The implementation of the NAMA was first discussed during two workshops in April 2016 in Morocco, attended by municipalities, mayors, private sector companies and NGOs:

  • The first workshop was organized in the City of Beni Mellal, where MBT and RDF co-incineration in a local cement plant were considered in the city’s new waste management contract. Beni Mellal, with an annual domestic waste load of 75 000 tones, will eventually host the first project of the NAMA.
  • The second workshop was organized in the City of Agadir and set out to explain in detail the benefits of MBT and RDF co-incineration practices.

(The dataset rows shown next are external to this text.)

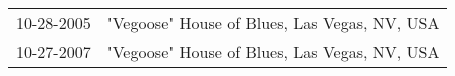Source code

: \begin{supertabular}{ll}
 10-28-2005 &  "Vegoose" House of Blues, Las Vegas, NV, USA \\
 10-27-2007 &  "Vegoose" House of Blues, Las Vegas, NV, USA \\
\end{supertabular}
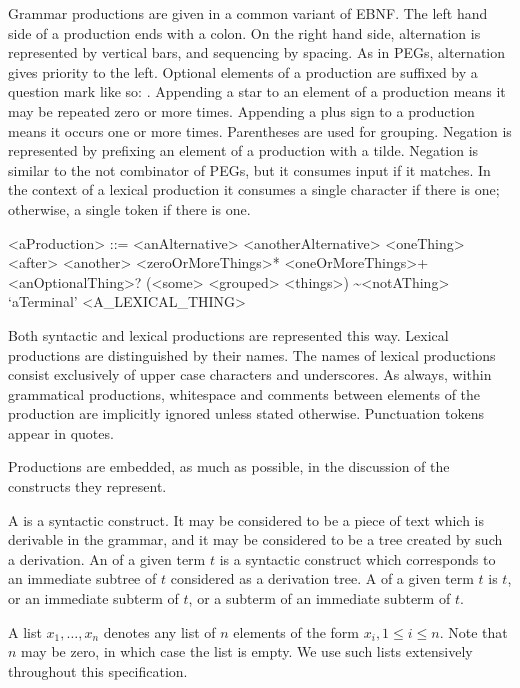 \documentclass[makeidx]{article}
\begin{document}
\LMHash{}%
Grammar productions are given in a common variant of EBNF.
The left hand side of a production ends with a colon.
On the right hand side, alternation is represented by vertical bars, and sequencing by spacing.
As in PEGs, alternation gives priority to the left.
Optional elements of a production are suffixed by a question mark like so: .
Appending a star to an element of a production means it may be repeated zero or more times.
Appending a plus sign to a production means it occurs one or more times.
Parentheses are used for grouping.
Negation is represented by prefixing an element of a production with a tilde.
Negation is similar to the not combinator of PEGs, but it consumes input if it matches.
In the context of a lexical production it consumes a single character if there is one; otherwise, a single token if there is one.


\begin{grammar}
<aProduction> ::= <anAlternative>
  \alt <anotherAlternative>
  \alt <oneThing> <after> <another>
  \alt <zeroOrMoreThings>*
  \alt <oneOrMoreThings>+
  \alt <anOptionalThing>?
  \alt (<some> <grouped> <things>)
  \alt \~{}<notAThing>
  \alt `aTerminal'
  \alt <A\_LEXICAL\_THING>
\end{grammar}

\LMHash{}%
Both syntactic and lexical productions are represented this way.
Lexical productions are distinguished by their names.
The names of lexical productions consist exclusively of upper case characters and underscores.
As always, within grammatical productions, whitespace and comments between elements of the production are implicitly ignored unless stated otherwise.
Punctuation tokens appear in quotes.

\LMHash{}%
Productions are embedded, as much as possible, in the discussion of the constructs they represent.

\LMHash{}%
A  is a syntactic construct.
It may be considered to be a piece of text which is derivable in the grammar,
and it may be considered to be a tree created by such a derivation.
An  of a given term $t$ is a syntactic construct
which corresponds to an immediate subtree of $t$ considered as a derivation tree.
A  of a given term $t$ is $t$,
or an immediate subterm of $t$,
or a subterm of an immediate subterm of $t$.

\LMHash{}%
A list $x_1, \ldots, x_n$ denotes any list of $n$ elements of the form $x_i, 1 \le i \le n$.
Note that $n$ may be zero, in which case the list is empty.
We use such lists extensively throughout this specification.
\end{document}
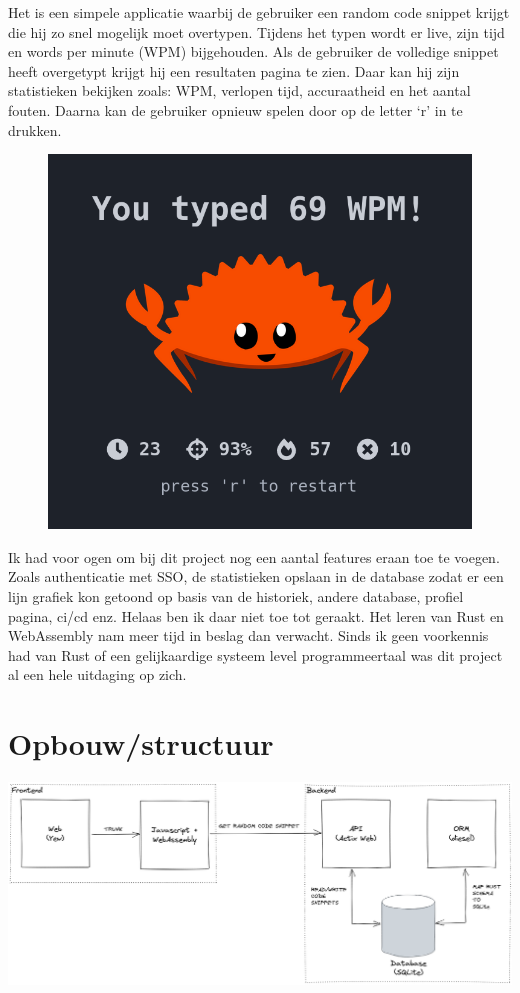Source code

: Het is een simpele applicatie waarbij de gebruiker een random code snippet krijgt die hij zo snel
mogelijk moet overtypen. Tijdens het typen wordt er live, zijn tijd en words per minute (WPM)
bijgehouden. Als de gebruiker de volledige snippet heeft overgetypt krijgt hij een resultaten pagina
te zien. Daar kan hij zijn statistieken bekijken zoals: WPM, verlopen tijd, accuraatheid en het
aantal fouten. Daarna kan de gebruiker opnieuw spelen door op de letter ‘r’ in te drukken. \\
\begin{figure}
  \centering
  \includegraphics[width=0.9\linewidth]{./figures/result.png}
\end{figure}


Ik had voor ogen om bij dit project nog een aantal features eraan toe te voegen. Zoals authenticatie
met SSO, de statistieken opslaan in de database zodat er een lijn grafiek kon getoond op basis van
de historiek, andere database, profiel pagina, ci/cd enz. Helaas ben ik daar niet toe tot geraakt.
Het leren van Rust en WebAssembly nam meer tijd in beslag dan verwacht. Sinds ik geen voorkennis had
van Rust of een gelijkaardige systeem level programmeertaal was dit project al een hele uitdaging op
zich.

\clearpage

\section{Opbouw/structuur}

\includegraphics[width=\textwidth]{./figures/structuur.png}


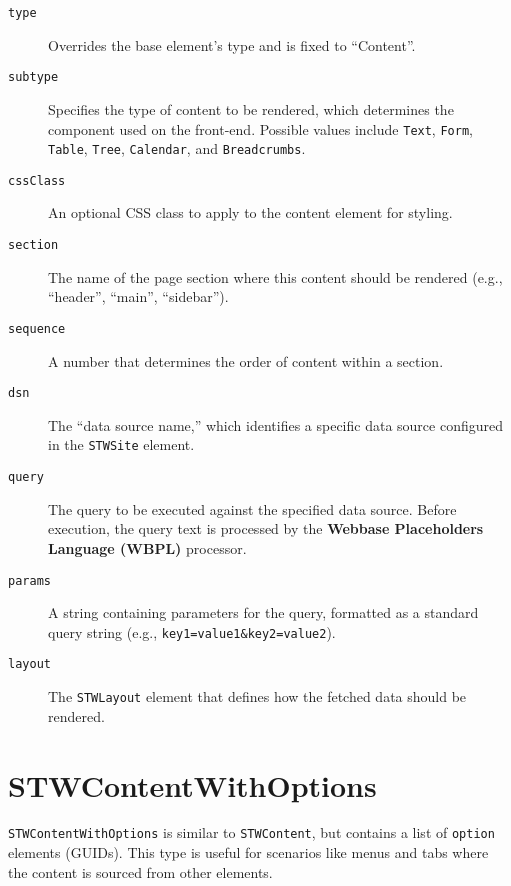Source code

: \begin{description}
\item[\texttt{type}] Overrides the base element's type and is fixed to ``Content''.
\item[\texttt{subtype}] Specifies the type of content to be rendered, which determines the component used on the front-end. Possible values include \texttt{Text}, \texttt{Form}, \texttt{Table}, \texttt{Tree}, \texttt{Calendar}, and \texttt{Breadcrumbs}.
\item[\texttt{cssClass}] An optional CSS class to apply to the content element for styling.
\item[\texttt{section}] The name of the page section where this content should be rendered (e.g., ``header'', ``main'', ``sidebar'').
\item[\texttt{sequence}] A number that determines the order of content within a section.
\item[\texttt{dsn}] The ``data source name,'' which identifies a specific data source configured in the \texttt{STWSite} element.
\item[\texttt{query}] The query to be executed against the specified data source. Before execution, the query text is processed by the \textbf{Webbase Placeholders Language (WBPL)} processor.
\item[\texttt{params}] A string containing parameters for the query, formatted as a standard query string (e.g., \texttt{key1=value1\&key2=value2}).
\item[\texttt{layout}] The \texttt{STWLayout} element that defines how the fetched data should be rendered.
\end{description}

\section{STWContentWithOptions}

\texttt{STWContentWithOptions} is similar to \texttt{STWContent}, but contains a list of \texttt{option} elements (GUIDs). This type is useful for scenarios like menus and tabs where the content is sourced from other elements.

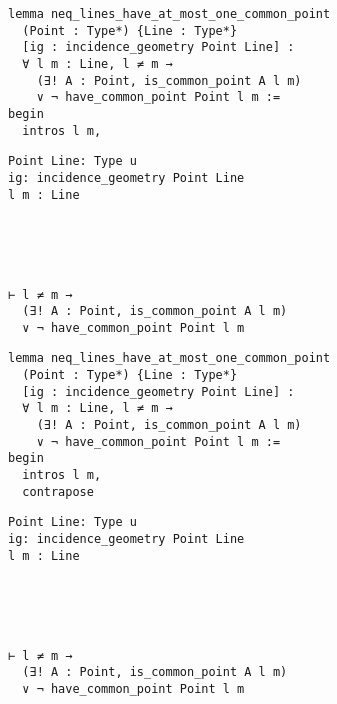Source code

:\begin{frame}[fragile]
	\begin{multicols}{2}
		\begin{lstlisting}
lemma neq_lines_have_at_most_one_common_point 
  (Point : Type*) {Line : Type*} 
  [ig : incidence_geometry Point Line] :
  ∀ l m : Line, l ≠ m → 
    (∃! A : Point, is_common_point A l m) 
    ∨ ¬ have_common_point Point l m := 
begin
  intros l m,
\end{lstlisting}
		\columnbreak
		\begin{lstlisting}
Point Line: Type u
ig: incidence_geometry Point Line
l m : Line





⊢ l ≠ m → 
  (∃! A : Point, is_common_point A l m) 
  ∨ ¬ have_common_point Point l m
		\end{lstlisting}
	\end{multicols}
\end{frame}










\begin{frame}[fragile]
	\begin{multicols}{2}
		\begin{lstlisting}
lemma neq_lines_have_at_most_one_common_point 
  (Point : Type*) {Line : Type*} 
  [ig : incidence_geometry Point Line] :
  ∀ l m : Line, l ≠ m → 
    (∃! A : Point, is_common_point A l m) 
    ∨ ¬ have_common_point Point l m := 
begin
  intros l m,
  contrapose
\end{lstlisting}
		\columnbreak
		\begin{lstlisting}
Point Line: Type u
ig: incidence_geometry Point Line
l m : Line





⊢ l ≠ m → 
  (∃! A : Point, is_common_point A l m) 
  ∨ ¬ have_common_point Point l m
		\end{lstlisting}
	\end{multicols}
\end{frame}










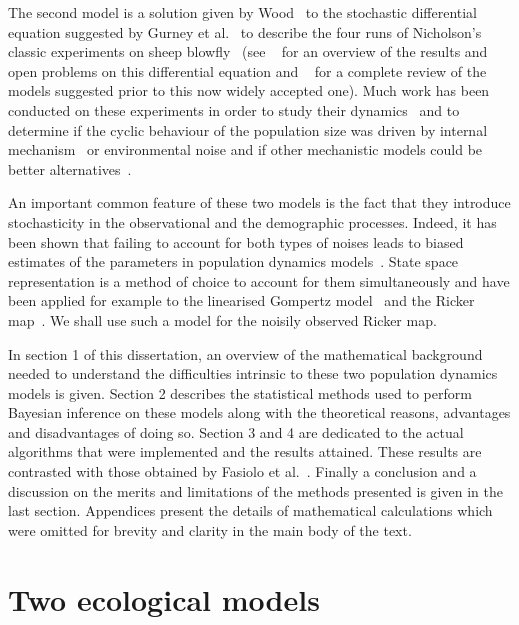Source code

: \documentclass[12pt]{article}
\begin{document}
	The second model is a solution given by Wood~\cite{wood2010statistical} to the stochastic differential equation suggested by Gurney et al.~\cite{gurney1980nicholson} to describe the four runs of Nicholson’s classic experiments on sheep blowfly~\cite{nicholson1954outline, nicholson1957self} (see ~\cite{berezansky2010nicholson} for an overview of the results and open problems on this differential equation and ~\cite{oster1978population} for a complete review of the models suggested prior to this now widely accepted one). Much work has been conducted on these experiments in order to study their dynamics~\cite{brillinger1980empirical, brillinger2012nicholson} and to determine if the cyclic behaviour of the population size was driven by internal mechanism~\cite{gurney1980nicholson, wood2010statistical} or environmental noise and if other mechanistic models could be better alternatives~\cite{kendall1999populations}.
	
	An important common feature of these two models is the fact that they introduce stochasticity in the observational and the demographic processes. Indeed, it has been shown that failing to account for both types of noises leads to biased estimates of the parameters in population dynamics models~\cite{stenseth2003seasonality, carroll2006measurement, freckleton2006census}. State space representation is a method of choice to account for them simultaneously and have been applied for example to the linearised Gompertz model~\cite{meyer1999bugs, viljugrein2005density, wang2006spatial} and the Ricker map~\cite{de2002fitting, calder2003incorporating}. We shall use such a model for the noisily observed Ricker map.
	
	In section 1 of this dissertation, an overview of the mathematical background needed to understand the difficulties intrinsic to these two population dynamics models is given. Section 2 describes the statistical methods used to perform Bayesian inference on these models along with the theoretical reasons, advantages and disadvantages of doing so. Section 3 and 4 are dedicated to the actual algorithms that were implemented and the results attained. These results are contrasted with those obtained by Fasiolo et al.~\cite{fasiolo2014statistical}. Finally a conclusion and a discussion on the merits and limitations of the methods presented is given in the last section. Appendices present the details of mathematical calculations which were omitted for brevity and clarity in the main body of the text.
	
	\clearpage
	\section{Two ecological models}
\end{document}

To give participants some hands-on experience, working groups were formed to simulate different waste management scenarios and assess their GHG mitigation potentials, budget, and economic benefits using a GHG Tool.

Impact and MRV


Cumulative GHG reductions: No data available
Mitigative capacity:

No information has been provided on mitigative capacity


Social: The NAMA is expected to create new jobs (and thereby greater autonomy for women who would work in these new jobs), contribute to the integration of informal trash collectors into the formal sector, and improve the quality of living of citizens.
Economic: It will create economic benefits in the form of infrastructure investment, mobilization of the private sector, production of raw materials from recycling, the creation of recycling cooperatives, and the generation of energy for consumption/reduction of energy prices.
Environmental: It will promote the protection and efficient use of natural resources, promote energy efficiency, reduce odours and pollutants, and reduce environmental hazards such as leachate.